## Exercise:
Reproduce the data exactly and drop any pictures it holds.

## Given data:
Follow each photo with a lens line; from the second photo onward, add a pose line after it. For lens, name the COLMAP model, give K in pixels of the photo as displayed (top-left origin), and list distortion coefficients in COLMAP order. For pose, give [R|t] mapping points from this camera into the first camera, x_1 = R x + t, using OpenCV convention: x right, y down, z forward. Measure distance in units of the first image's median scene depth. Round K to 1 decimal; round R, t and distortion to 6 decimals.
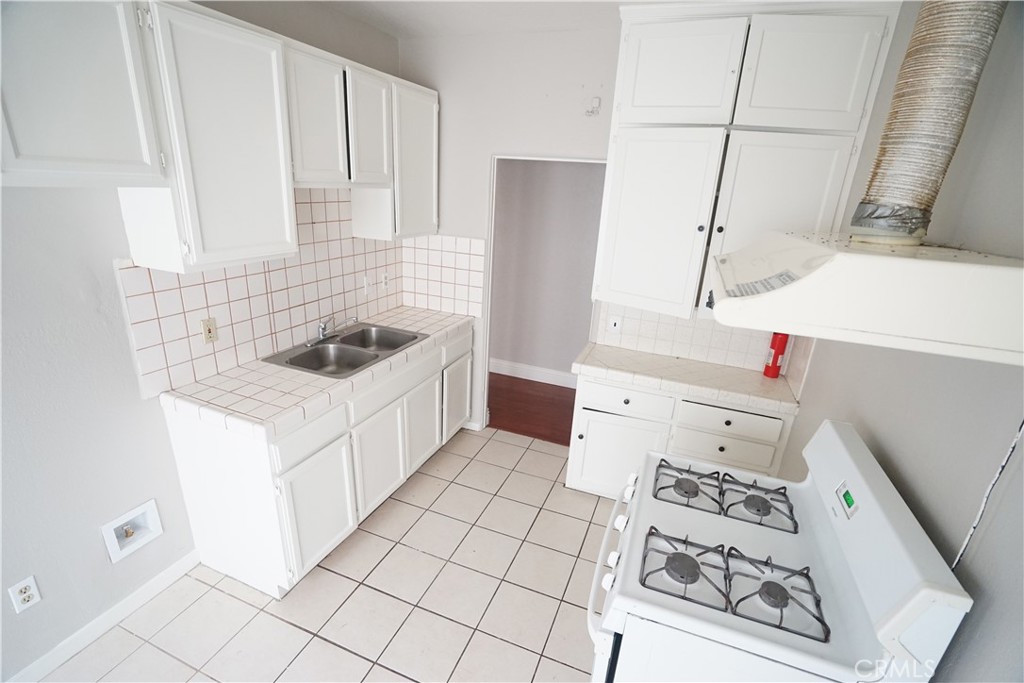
lens RADIAL K [[470.0, 0, 511.0], [0, 470.0, 348.7], [0, 0, 1]] dist [-0.052956, 0.015264]
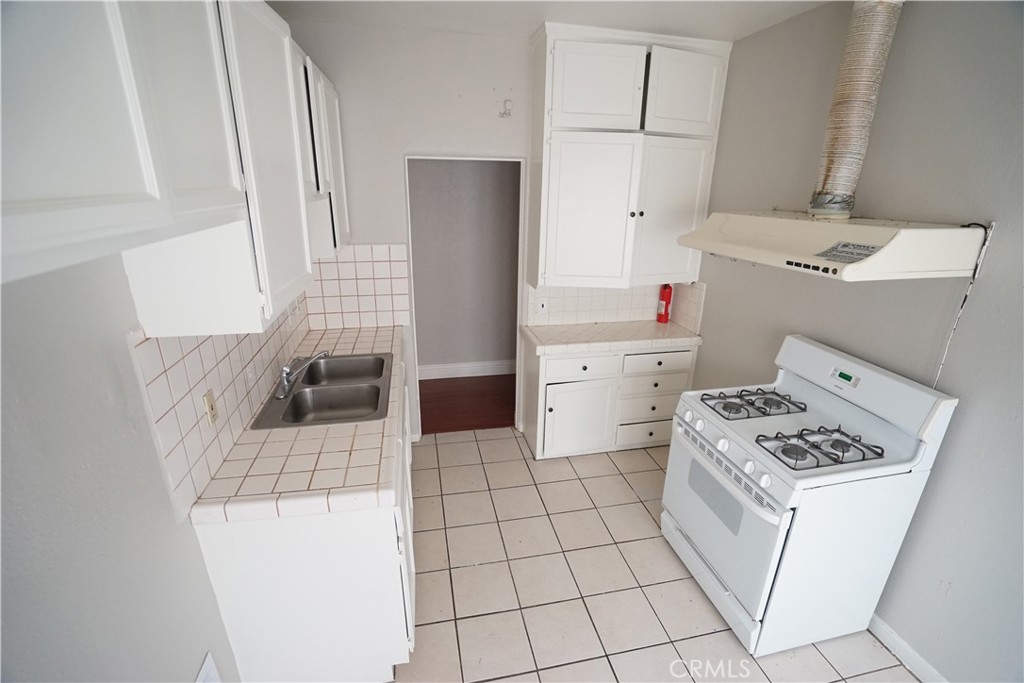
lens RADIAL K [[470.0, 0, 511.0], [0, 470.0, 348.7], [0, 0, 1]] dist [-0.052956, 0.015264]
pose [[0.833193, -0.226716, 0.504370, -0.491440], [0.211582, 0.973389, 0.088018, -0.076285], [-0.510903, 0.033380, 0.858990, 0.092694]]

## Output for this task:
Follow each photo with a lens line; from the second photo onward, add a pose line after it. For lens, name the COLMAP model, give K in pixels of the photo as displayed (top-left origin), and list distortion coefficients in COLMAP order. For pose, give [R|t] mapping points from this camera into the first camera, x_1 = R x + t, using OpenCV convention: x right, y down, z forward. Measure distance in units of the first image's median scene depth. Round K to 1 decimal; round R, t and distortion to 6 decimals.
lens RADIAL K [[470.0, 0, 511.0], [0, 470.0, 348.7], [0, 0, 1]] dist [-0.052956, 0.015264]
lens RADIAL K [[470.0, 0, 511.0], [0, 470.0, 348.7], [0, 0, 1]] dist [-0.052956, 0.015264]
pose [[0.833193, -0.226716, 0.504370, -0.491440], [0.211582, 0.973389, 0.088018, -0.076285], [-0.510903, 0.033380, 0.858990, 0.092694]]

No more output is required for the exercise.